• Action item: In the data that follows, give the number of lines containing the word "beer". Offer no additional comment.

• Exercise data:
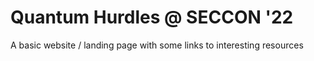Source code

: # Quantum Hurdles @ SECCON '22

A basic website / landing page with some links to interesting resources
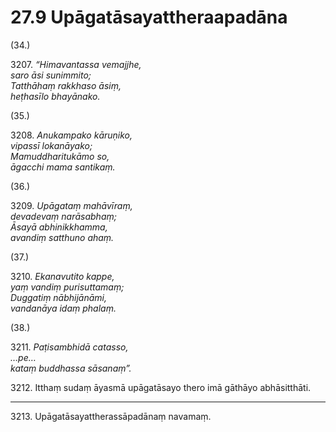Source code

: # 27.9 Upāgatāsayattheraapadāna

(34.)

3207\. _“Himavantassa vemajjhe,_  
_saro āsi sunimmito;_  
_Tatthāhaṃ rakkhaso āsiṃ,_  
_heṭhasīlo bhayānako._  

(35.)

3208\. _Anukampako kāruṇiko,_  
_vipassī lokanāyako;_  
_Mamuddharitukāmo so,_  
_āgacchi mama santikaṃ._  

(36.)

3209\. _Upāgataṃ mahāvīraṃ,_  
_devadevaṃ narāsabhaṃ;_  
_Āsayā abhinikkhamma,_  
_avandiṃ satthuno ahaṃ._  

(37.)

3210\. _Ekanavutito kappe,_  
_yaṃ vandiṃ purisuttamaṃ;_  
_Duggatiṃ nābhijānāmi,_  
_vandanāya idaṃ phalaṃ._  

(38.)

3211\. _Paṭisambhidā catasso,_  
_…pe…_  
_kataṃ buddhassa sāsanaṃ”._  

3212\. Itthaṃ sudaṃ āyasmā upāgatāsayo thero imā gāthāyo abhāsitthāti.

---

3213\. Upāgatāsayattherassāpadānaṃ navamaṃ.
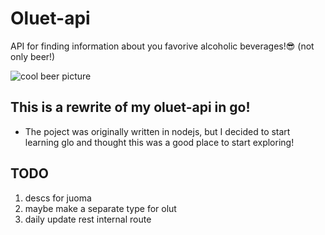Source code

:# Oluet-api

API for finding information about you favorive alcoholic beverages!😎
(not only beer!)

![cool beer picture](https://cdn1.iconfinder.com/data/icons/zaficons-foods-1/512/beer-512.png) 

## This is a rewrite of my oluet-api in go!

- The poject was originally written in nodejs, but I decided to start learning glo and thought this was a good place to start exploring!

## TODO
1. descs for juoma
2. maybe make a separate type for olut
3. daily update rest internal route
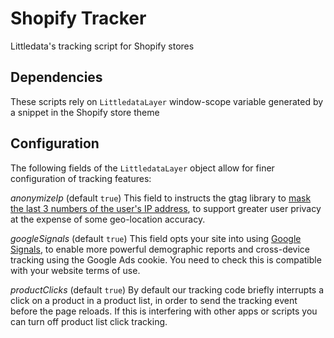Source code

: # Shopify Tracker
Littledata's tracking script for Shopify stores

Dependencies
---

These scripts rely on `LittledataLayer` window-scope variable generated by a snippet in the Shopify store theme

Configuration
---

The following fields of the `LittledataLayer` object allow for finer configuration of tracking features:

*anonymizeIp* (default `true`)
This field to instructs the gtag library to [mask the last 3 numbers of the user's IP address](https://support.google.com/analytics/answer/2763052), to support greater user privacy at the expense of some geo-location accuracy.

*googleSignals* (default `true`)
This field opts your site into using [Google Signals](https://support.google.com/analytics/answer/7532985?hl=en), to enable more powerful demographic reports and cross-device tracking using the Google Ads cookie. You need to check this is compatible with your website terms of use.

*productClicks* (default `true`)
By default our tracking code briefly interrupts a click on a product in a product list, in order to send the tracking event before the page reloads. If this is interfering with other apps or scripts you can turn off product list click tracking.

• Response for this exercise: 2